[NTLUG:Discuss] recommendations for tape drive
kbrannen@gte.net
kbrannen at gte.net
Mon Mar 17 18:41:10 CST 2003
Greg Edwards wrote:
> kbrannen at gte.net wrote:
>
>>
>> All very easy if you know shell scripting, though it could be done in
>> Perl or even C (if you had to). If I had to do it again today, about
>> the only thing I might change would be to use scp instead of curl.

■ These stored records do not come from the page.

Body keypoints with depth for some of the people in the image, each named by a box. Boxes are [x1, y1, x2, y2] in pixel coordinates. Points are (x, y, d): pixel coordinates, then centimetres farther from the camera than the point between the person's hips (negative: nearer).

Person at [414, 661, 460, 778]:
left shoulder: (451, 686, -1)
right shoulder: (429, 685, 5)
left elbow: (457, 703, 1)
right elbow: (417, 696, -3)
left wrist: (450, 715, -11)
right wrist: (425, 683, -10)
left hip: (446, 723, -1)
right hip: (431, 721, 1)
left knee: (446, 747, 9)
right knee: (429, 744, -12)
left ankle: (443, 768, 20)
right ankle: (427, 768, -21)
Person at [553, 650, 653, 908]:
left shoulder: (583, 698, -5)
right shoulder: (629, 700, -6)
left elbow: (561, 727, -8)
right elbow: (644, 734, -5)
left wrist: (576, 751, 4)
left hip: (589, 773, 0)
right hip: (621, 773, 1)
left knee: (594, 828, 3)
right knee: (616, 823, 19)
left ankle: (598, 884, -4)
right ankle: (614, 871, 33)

>> Though curl is still a very useful utility in its own right, scp is a
>> bit easier to use.
>>
>> HTH,
>> Kevin
>>
>
> I guess I'm really lazy ;)
Aren't we all? :-)
>
> I use find and a pipe through cpio -pdvm to an automounted (amd) nfs
> drive. Only copies modified and new files. When I want a fresh image I
> delete the tree on the backup server. My backup server currently has a
> 36G SCSI drive devoted to backups and doubles as my development box from
> an IDE drive. When the time comes I'll add SCSI drives to extend my
> capacity.
It just depends on your circumstances. Chris's are different still. NFS
wasn't something I wanted to do, or felt comfortable with on our production
machines.
For those wondering how this might be done, here's the heart of my script:
backup_name="$host-$name-$tdate.tar.gz"
tar -cf - -T $file_list | \
gzip | \
curl -T /dev/stdin \
ftp://$backup_id:$password@$backup_mach/$backup_dir/$backup_name
I expanded a var for the Linux values, because this script also ran on
Soloaris machines, which uses different arg for tar, and also forces gzip to
be a separate process instead of "-z" to tar. So other than a temp file to
hold filenames that need to be backed up (generated earilier in the script),
no other space was required on the server to be backed up.